*** Opening Data extract ***

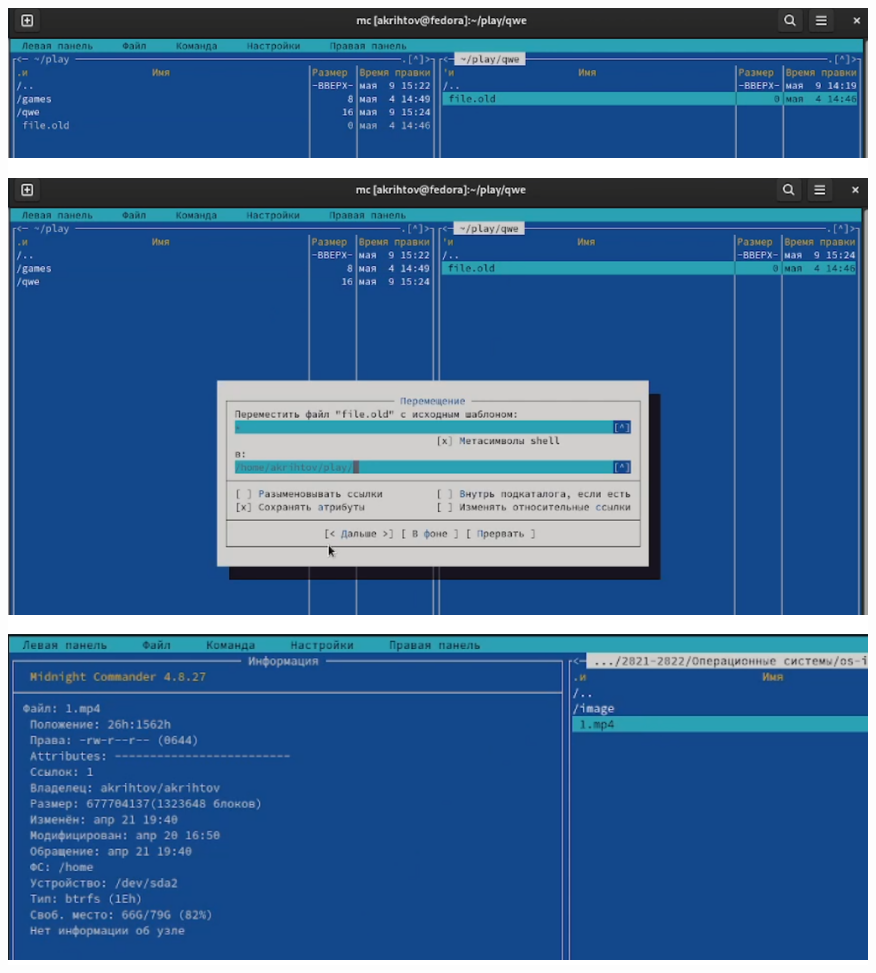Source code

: ![Копирование файлов(2)](image/5.png)

![Перемещение файлов](image/6.png)

![Просмотр прав доступа/размера файлов](image/7.png)
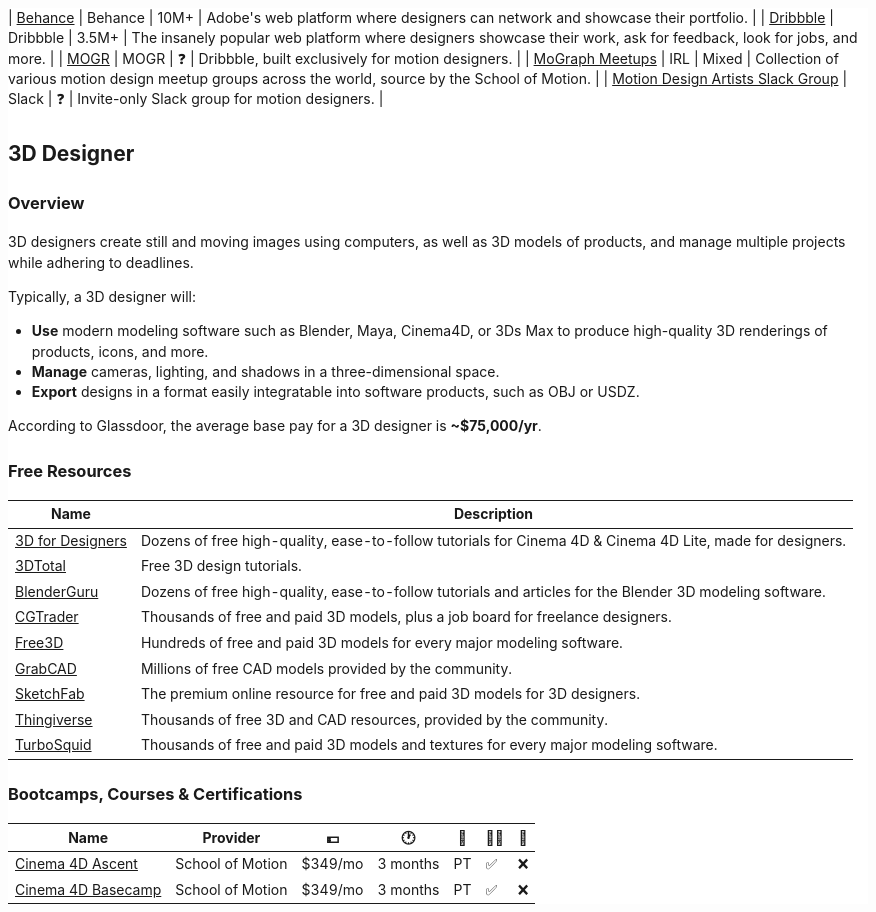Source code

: | [Behance](https://www.behance.net/)                                                     | Behance  | 10M+       | Adobe's web platform where designers can network and showcase their portfolio.                                    |
| [Dribbble](https://dribbble.com)                                                        | Dribbble | 3.5M+      | The insanely popular web platform where designers showcase their work, ask for feedback, look for jobs, and more. |
| [MOGR](https://mogr.com/)                                                               | MOGR     | :question: | Dribbble, built exclusively for motion designers.                                                                 |
| [MoGraph Meetups](https://www.schoolofmotion.com/blog/motion-design-meetups-and-events) | IRL      | Mixed      | Collection of various motion design meetup groups across the world, source by the School of Motion.               |
| [Motion Design Artists Slack Group](https://motionslack.com/)                           | Slack    | :question: | Invite-only Slack group for motion designers.                                                                     |

## 3D Designer

### Overview

3D designers create still and moving images using computers, as well as 3D models of products, and manage multiple projects while adhering to deadlines.

Typically, a 3D designer will:

- **Use** modern modeling software such as Blender, Maya, Cinema4D, or 3Ds Max to produce high-quality 3D renderings of products, icons, and more.
- **Manage** cameras, lighting, and shadows in a three-dimensional space.
- **Export** designs in a format easily integratable into software products, such as OBJ or USDZ.

According to Glassdoor, the average base pay for a 3D designer is **~$75,000/yr**.

### Free Resources

| Name                                                | Description                                                                                               |
| --------------------------------------------------- | --------------------------------------------------------------------------------------------------------- |
| [3D for Designers](https://www.3dfordesigners.com/) | Dozens of free high-quality, ease-to-follow tutorials for Cinema 4D & Cinema 4D Lite, made for designers. |
| [3DTotal](https://3dtotal.com/tutorials)            | Free 3D design tutorials.                                                                                 |
| [BlenderGuru](https://www.blenderguru.com/)         | Dozens of free high-quality, ease-to-follow tutorials and articles for the Blender 3D modeling software.  |
| [CGTrader](https://www.cgtrader.com/)               | Thousands of free and paid 3D models, plus a job board for freelance designers.                           |
| [Free3D](https://free3d.com/)                       | Hundreds of free and paid 3D models for every major modeling software.                                    |
| [GrabCAD](https://grabcad.com/library)              | Millions of free CAD models provided by the community.                                                    |
| [SketchFab](https://sketchfab.com/)                 | The premium online resource for free and paid 3D models for 3D designers.                                 |
| [Thingiverse](https://www.thingiverse.com/)         | Thousands of free 3D and CAD resources, provided by the community.                                        |
| [TurboSquid](https://www.turbosquid.com/)           | Thousands of free and paid 3D models and textures for every major modeling software.                      |

### Bootcamps, Courses & Certifications

| Name                          | Provider         | :dollar: | :clock1: | :date: | :woman_technologist: | :handshake: |
| ----------------------------- | ---------------- | -------- | -------- | ------ | -------------------- | ----------- |
| [Cinema 4D Ascent][3d-c4a]    | School of Motion | \$349/mo | 3 months | PT     | :white_check_mark:   | :x:         |
| [Cinema 4D Basecamp][3d-c4bc] | School of Motion | \$349/mo | 3 months | PT     | :white_check_mark:   | :x:         |


[and-ud]: https://www.udacity.com/courses/all?search=android&type=free%20courses
[and-cl]: https://codelabs.developers.google.com/?cat=android
[and-doc]: https://developer.android.com/docs
[and-ess]: https://essential-android.programming-books.io/
[rwl-android]: https://www.raywenderlich.com/android
[and-nano]: https://www.udacity.com/course/android-basics-nanodegree-by-google--nd803
[and-knano]: https://www.udacity.com/course/android-kotlin-developer-nanodegree--nd940
[fs-rwb]: https://www.reddit.com/r/webdev/
[fs-rjs]: https://www.reddit.com/r/javascript/
[fs-devchat]: https://devchat.dev/
[ops-intro]: https://www.edx.org/professional-certificate/linuxfoundationx-introduction-to-devops-practices-and-tools
[ops-intro-ii]: https://www.udacity.com/course/intro-to-devops--ud611
[ops-cloud]: https://www.udacity.com/course/cloud-developer-nanodegree--nd9990
[ops-gke]: https://www.coursera.org/specializations/architecting-google-kubernetes-engine
[ops-tf]: https://www.coursera.org/projects/terraform-devops-aws-cloud-iac-ec2
[ops-chat]: https://devopschat.co/
[3d-c4bc]: https://www.schoolofmotion.com/cinema-4d-basecamp
[3d-c4a]: https://www.schoolofmotion.com/cinema-4d-ascent
[pm-rit]: https://www.edx.org/micromasters/ritx-project-management
[pm-ga]: https://generalassemb.ly/education/product-management
[pm-pf]: https://www.productfaculty.com/
[pm-uda]: https://www.udacity.com/course/product-manager-nanodegree--nd036
[pm-uva]: https://www.coursera.org/specializations/uva-darden-digital-product-management
[pm-aws]: https://www.coursera.org/specializations/real-world-product-management
[pm-pd]: https://productdive.com/
[pm-ult]: https://utiva.io/product-management
[pm-pmc]: https://productschool.com/product-management-certification/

*** Closing Data extract ***

◆ **Job item**
Return every line of the listing verbatim, omitting the pictures.

◆ **Result of this task**
Source code

: ![Копирование файлов(2)](image/5.png)

![Перемещение файлов](image/6.png)

![Просмотр прав доступа/размера файлов](image/7.png)
Source code

: | [Behance](https://www.behance.net/)                                                     | Behance  | 10M+       | Adobe's web platform where designers can network and showcase their portfolio.                                    |
| [Dribbble](https://dribbble.com)                                                        | Dribbble | 3.5M+      | The insanely popular web platform where designers showcase their work, ask for feedback, look for jobs, and more. |
| [MOGR](https://mogr.com/)                                                               | MOGR     | :question: | Dribbble, built exclusively for motion designers.                                                                 |
| [MoGraph Meetups](https://www.schoolofmotion.com/blog/motion-design-meetups-and-events) | IRL      | Mixed      | Collection of various motion design meetup groups across the world, source by the School of Motion.               |
| [Motion Design Artists Slack Group](https://motionslack.com/)                           | Slack    | :question: | Invite-only Slack group for motion designers.                                                                     |

## 3D Designer

### Overview

3D designers create still and moving images using computers, as well as 3D models of products, and manage multiple projects while adhering to deadlines.

Typically, a 3D designer will:

- **Use** modern modeling software such as Blender, Maya, Cinema4D, or 3Ds Max to produce high-quality 3D renderings of products, icons, and more.
- **Manage** cameras, lighting, and shadows in a three-dimensional space.
- **Export** designs in a format easily integratable into software products, such as OBJ or USDZ.

According to Glassdoor, the average base pay for a 3D designer is **~$75,000/yr**.

### Free Resources

| Name                                                | Description                                                                                               |
| --------------------------------------------------- | --------------------------------------------------------------------------------------------------------- |
| [3D for Designers](https://www.3dfordesigners.com/) | Dozens of free high-quality, ease-to-follow tutorials for Cinema 4D & Cinema 4D Lite, made for designers. |
| [3DTotal](https://3dtotal.com/tutorials)            | Free 3D design tutorials.                                                                                 |
| [BlenderGuru](https://www.blenderguru.com/)         | Dozens of free high-quality, ease-to-follow tutorials and articles for the Blender 3D modeling software.  |
| [CGTrader](https://www.cgtrader.com/)               | Thousands of free and paid 3D models, plus a job board for freelance designers.                           |
| [Free3D](https://free3d.com/)                       | Hundreds of free and paid 3D models for every major modeling software.                                    |
| [GrabCAD](https://grabcad.com/library)              | Millions of free CAD models provided by the community.                                                    |
| [SketchFab](https://sketchfab.com/)                 | The premium online resource for free and paid 3D models for 3D designers.                                 |
| [Thingiverse](https://www.thingiverse.com/)         | Thousands of free 3D and CAD resources, provided by the community.                                        |
| [TurboSquid](https://www.turbosquid.com/)           | Thousands of free and paid 3D models and textures for every major modeling software.                      |

### Bootcamps, Courses & Certifications

| Name                          | Provider         | :dollar: | :clock1: | :date: | :woman_technologist: | :handshake: |
| ----------------------------- | ---------------- | -------- | -------- | ------ | -------------------- | ----------- |
| [Cinema 4D Ascent][3d-c4a]    | School of Motion | \$349/mo | 3 months | PT     | :white_check_mark:   | :x:         |
| [Cinema 4D Basecamp][3d-c4bc] | School of Motion | \$349/mo | 3 months | PT     | :white_check_mark:   | :x:         |


[and-ud]: https://www.udacity.com/courses/all?search=android&type=free%20courses
[and-cl]: https://codelabs.developers.google.com/?cat=android
[and-doc]: https://developer.android.com/docs
[and-ess]: https://essential-android.programming-books.io/
[rwl-android]: https://www.raywenderlich.com/android
[and-nano]: https://www.udacity.com/course/android-basics-nanodegree-by-google--nd803
[and-knano]: https://www.udacity.com/course/android-kotlin-developer-nanodegree--nd940
[fs-rwb]: https://www.reddit.com/r/webdev/
[fs-rjs]: https://www.reddit.com/r/javascript/
[fs-devchat]: https://devchat.dev/
[ops-intro]: https://www.edx.org/professional-certificate/linuxfoundationx-introduction-to-devops-practices-and-tools
[ops-intro-ii]: https://www.udacity.com/course/intro-to-devops--ud611
[ops-cloud]: https://www.udacity.com/course/cloud-developer-nanodegree--nd9990
[ops-gke]: https://www.coursera.org/specializations/architecting-google-kubernetes-engine
[ops-tf]: https://www.coursera.org/projects/terraform-devops-aws-cloud-iac-ec2
[ops-chat]: https://devopschat.co/
[3d-c4bc]: https://www.schoolofmotion.com/cinema-4d-basecamp
[3d-c4a]: https://www.schoolofmotion.com/cinema-4d-ascent
[pm-rit]: https://www.edx.org/micromasters/ritx-project-management
[pm-ga]: https://generalassemb.ly/education/product-management
[pm-pf]: https://www.productfaculty.com/
[pm-uda]: https://www.udacity.com/course/product-manager-nanodegree--nd036
[pm-uva]: https://www.coursera.org/specializations/uva-darden-digital-product-management
[pm-aws]: https://www.coursera.org/specializations/real-world-product-management
[pm-pd]: https://productdive.com/
[pm-ult]: https://utiva.io/product-management
[pm-pmc]: https://productschool.com/product-management-certification/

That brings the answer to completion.